Passage for review:
Murray-Tuite P, Yin W, Ukkusuri S, Gladwin H. Transp. Res. Rec. 2012; 2312: 98-107.

Copyright

(Copyright © 2012, Transportation Research Board, National Research Council, National Academy of Sciences USA, Publisher SAGE Publishing)

DOI

10.3141/2312-10

PMID

unavailable

Abstract

Hurricanes cause some of the worst traffic conditions, affecting evacuees' ability to reach safety before they are subjected to high winds, heavy rain, and flooding. This paper is one of the few to use a panel survey to examine similar household decisions over consecutive hurricanes. The study focuses on Hurricanes Ivan and Katrina, which were of similar strength and followed similar paths, and is fairly comprehensive in the number of traffic-related decisions considered. Contingency tables, binary logit models, and Goodman and Kruskal's gamma measure were used to examine the effects of previous decisions on ( a ) whether to evacuate, ( b ) day of departure, ( c ) destination type and location, ( d ) number of household vehicles taken, and ( e ) reason for route selection. Through the statistical analyses, it was discovered that ( a ) to a great extent, citizens made the same decision to evacuate or stay for Katrina as they did for Ivan, and higher incomes were not significant in changing that decision; ( b ) some evacuees departed earlier, but most evacuees departed on the last day possible; ( c ) most evacuees selected the same type of accommodations and made the same inside-the-county-or-parish or out-of-the-county-or-parish decisions in consecutive evacuations; ( d ) the number of household vehicles used in the evacuation did not decrease; and ( e ) route guidance as a selection criterion did not depend on previous evacuation experience.

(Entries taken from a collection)
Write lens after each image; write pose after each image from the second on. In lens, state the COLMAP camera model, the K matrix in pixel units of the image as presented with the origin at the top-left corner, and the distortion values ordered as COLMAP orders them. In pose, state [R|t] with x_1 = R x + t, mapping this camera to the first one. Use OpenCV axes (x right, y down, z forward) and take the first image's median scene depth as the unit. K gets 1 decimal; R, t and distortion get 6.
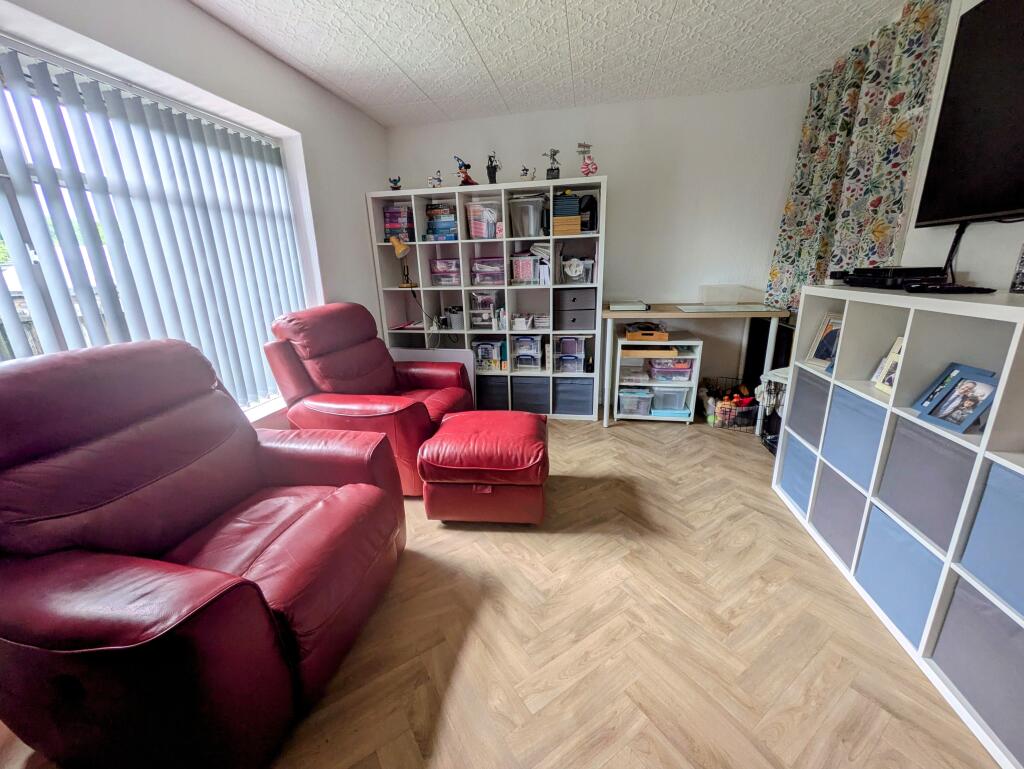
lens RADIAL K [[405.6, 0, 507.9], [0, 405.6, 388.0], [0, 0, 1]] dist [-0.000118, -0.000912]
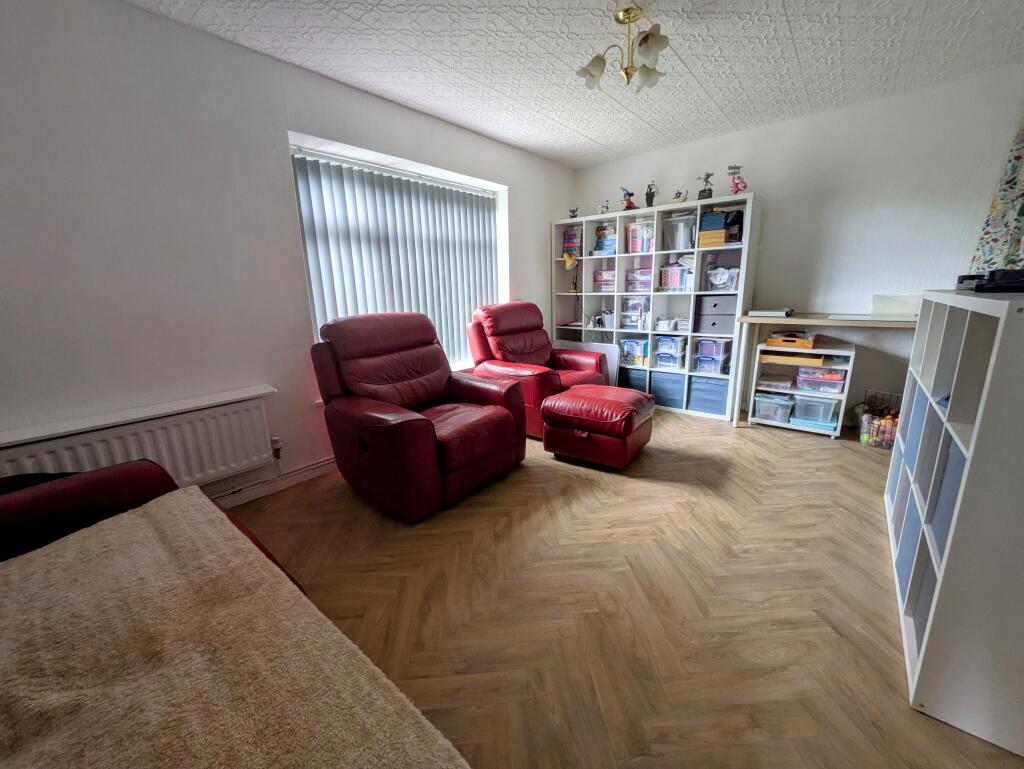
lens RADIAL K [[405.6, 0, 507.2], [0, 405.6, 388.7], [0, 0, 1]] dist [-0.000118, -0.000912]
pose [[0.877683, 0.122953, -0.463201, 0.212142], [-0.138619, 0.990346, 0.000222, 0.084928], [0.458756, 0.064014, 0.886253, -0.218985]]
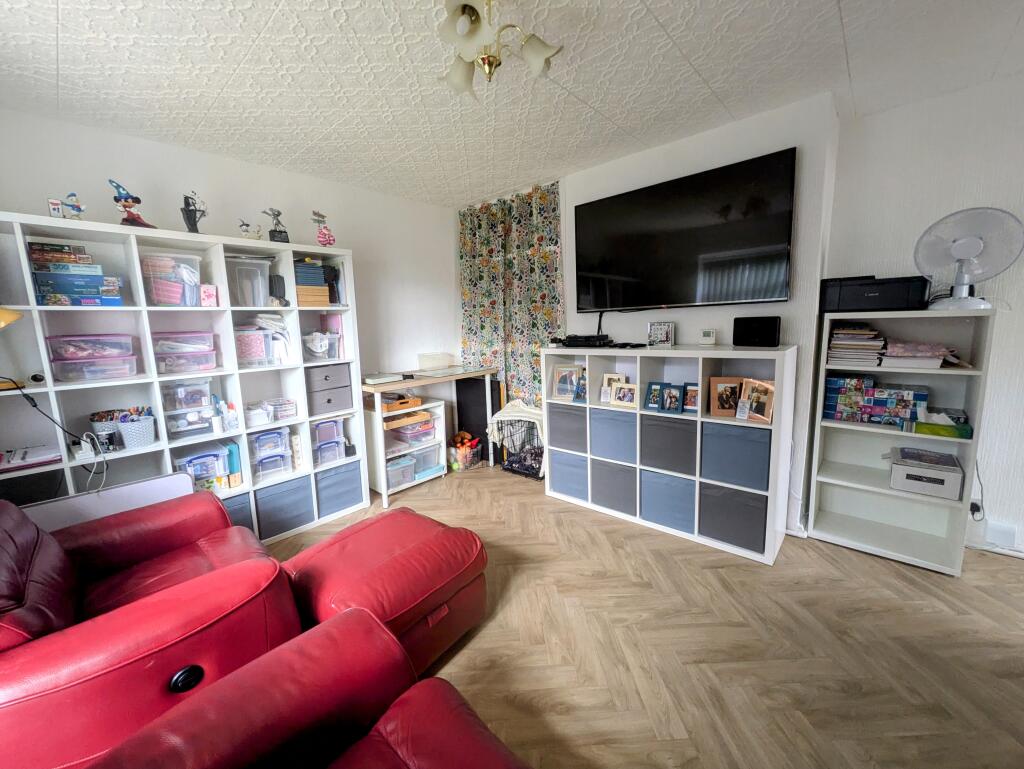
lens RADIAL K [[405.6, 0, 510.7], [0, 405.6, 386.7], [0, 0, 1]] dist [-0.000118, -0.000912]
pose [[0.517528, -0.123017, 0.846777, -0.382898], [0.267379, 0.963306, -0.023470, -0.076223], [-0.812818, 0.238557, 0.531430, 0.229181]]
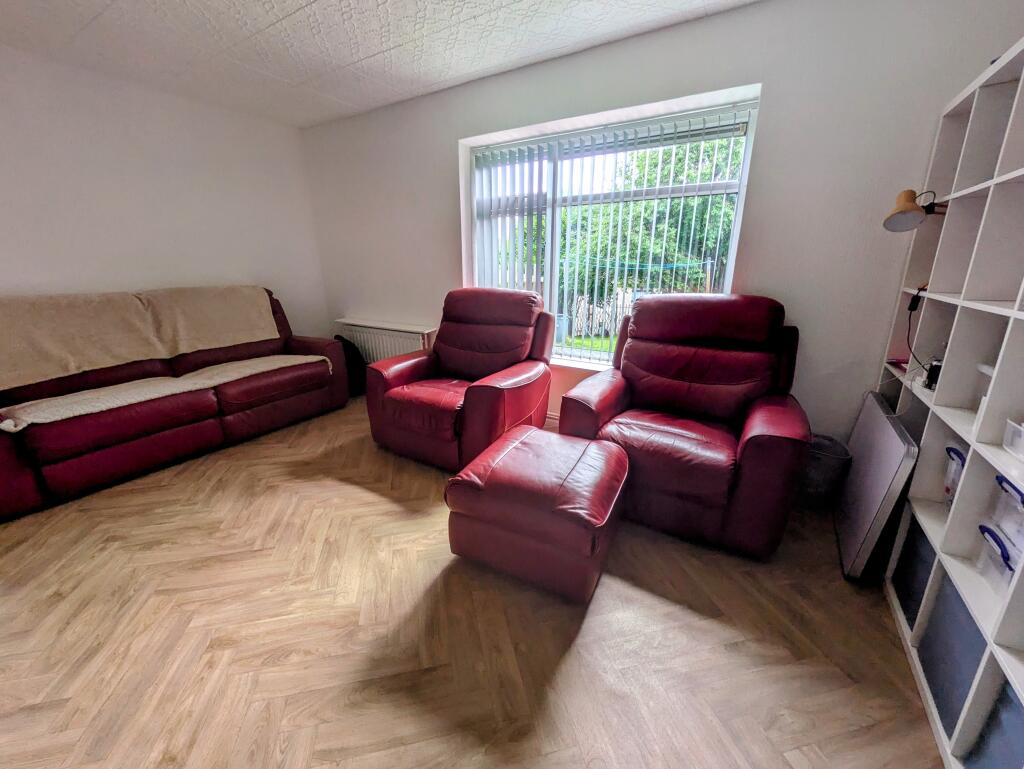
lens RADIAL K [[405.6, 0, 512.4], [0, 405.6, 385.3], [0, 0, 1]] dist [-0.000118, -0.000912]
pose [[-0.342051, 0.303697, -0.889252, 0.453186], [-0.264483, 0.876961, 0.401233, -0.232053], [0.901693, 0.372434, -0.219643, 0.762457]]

* * *

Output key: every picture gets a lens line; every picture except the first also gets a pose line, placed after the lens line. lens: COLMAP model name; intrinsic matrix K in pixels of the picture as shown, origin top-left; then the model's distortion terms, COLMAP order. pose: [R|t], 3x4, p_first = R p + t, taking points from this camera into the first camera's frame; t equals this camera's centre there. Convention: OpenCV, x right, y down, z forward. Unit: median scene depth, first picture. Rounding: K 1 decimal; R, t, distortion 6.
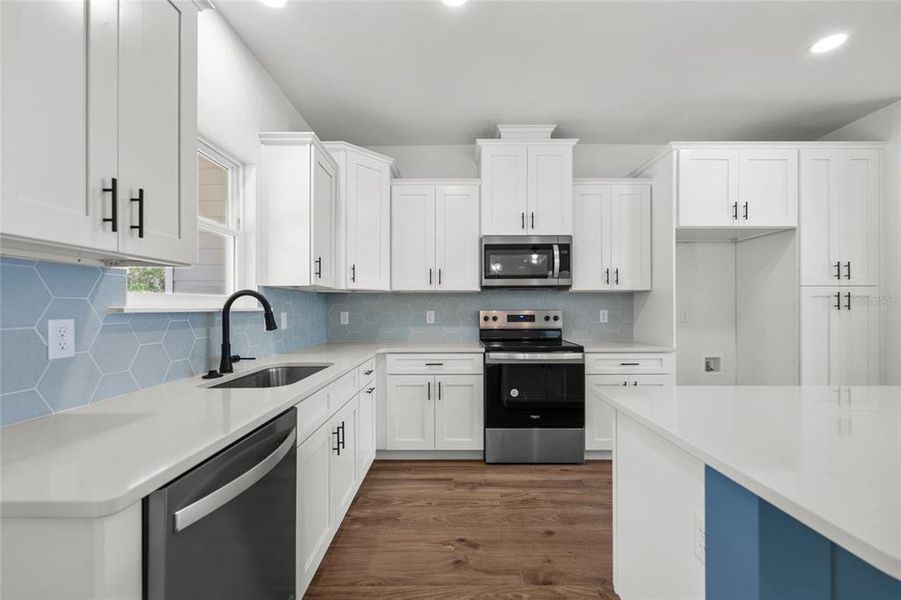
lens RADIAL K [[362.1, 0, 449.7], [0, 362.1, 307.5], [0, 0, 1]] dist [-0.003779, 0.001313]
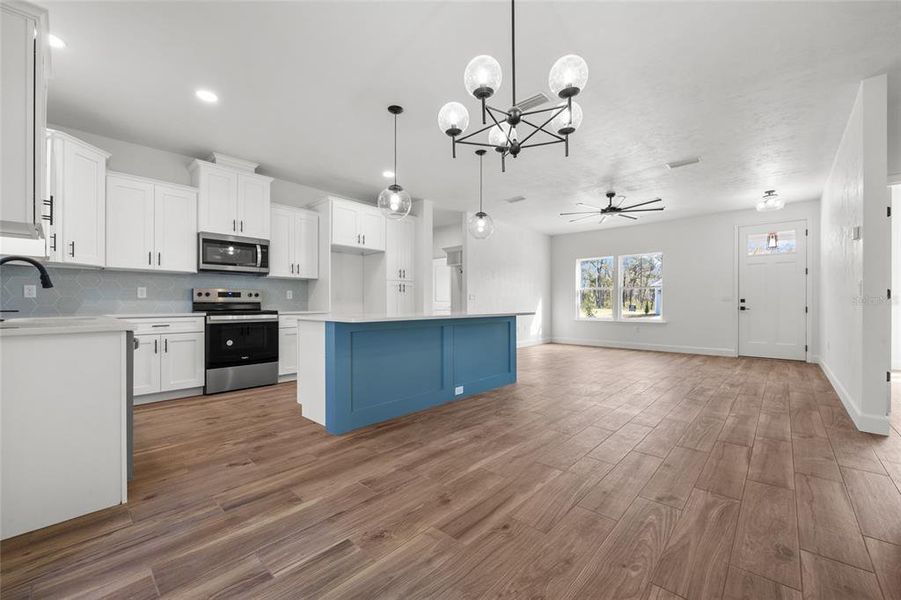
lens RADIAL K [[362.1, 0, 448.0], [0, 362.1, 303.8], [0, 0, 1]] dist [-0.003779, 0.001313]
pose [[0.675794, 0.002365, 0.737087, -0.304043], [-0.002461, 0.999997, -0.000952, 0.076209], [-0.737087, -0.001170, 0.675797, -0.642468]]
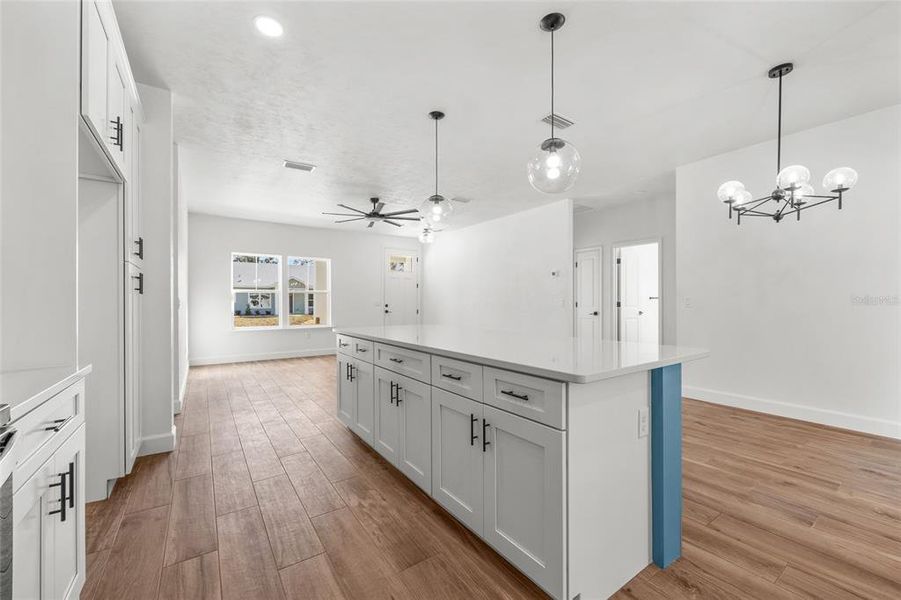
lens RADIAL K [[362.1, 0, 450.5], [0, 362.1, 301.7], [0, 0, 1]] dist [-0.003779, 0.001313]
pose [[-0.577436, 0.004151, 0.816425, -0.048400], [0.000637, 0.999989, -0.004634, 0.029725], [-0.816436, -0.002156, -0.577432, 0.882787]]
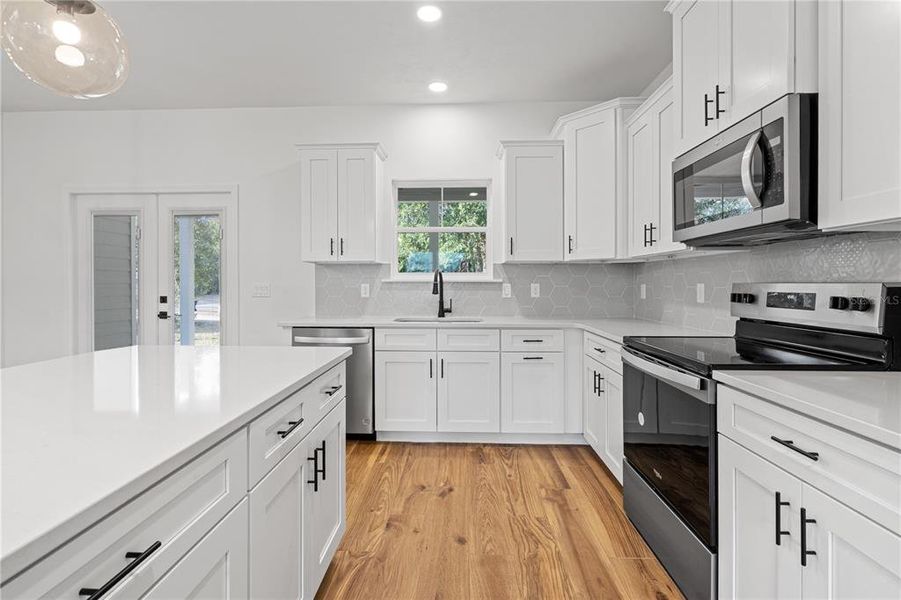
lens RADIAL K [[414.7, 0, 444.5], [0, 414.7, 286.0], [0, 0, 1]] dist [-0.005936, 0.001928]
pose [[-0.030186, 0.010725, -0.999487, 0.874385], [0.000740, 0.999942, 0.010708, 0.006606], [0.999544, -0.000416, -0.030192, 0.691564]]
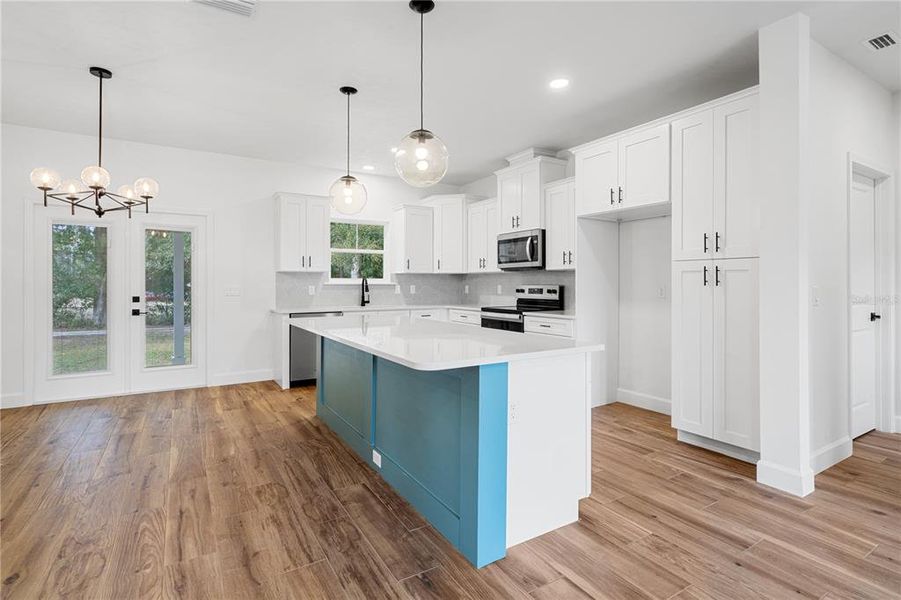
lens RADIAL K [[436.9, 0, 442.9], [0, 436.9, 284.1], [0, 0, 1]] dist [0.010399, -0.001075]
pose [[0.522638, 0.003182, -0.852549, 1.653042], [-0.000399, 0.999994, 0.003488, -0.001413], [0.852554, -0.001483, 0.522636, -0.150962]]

Tasks to complete:
1. Which two hurricanes does the study in the hurricane evacuation abstract focus on?
2. Retype the hurricane evacuation abstract, starting at "Murray-Tuite P, Yin" and ending at "Publisher SAGE Publishing)".
3. How would this sentence from the hurricane evacuation abstract read in Spanish: "This paper is one of the few to use a panel survey to examine similar household decisions over consecutive hurricanes."

Task-by-task solutions:
1. Hurricanes Ivan and Katrina.

2.
Murray-Tuite P, Yin W, Ukkusuri S, Gladwin H. Transp. Res. Rec. 2012; 2312: 98-107.

Copyright

(Copyright © 2012, Transportation Research Board, National Research Council, National Academy of Sciences USA, Publisher SAGE Publishing)

3. Este artículo es uno de los pocos que utilizan una encuesta de panel para examinar decisiones similares de los hogares a lo largo de huracanes consecutivos.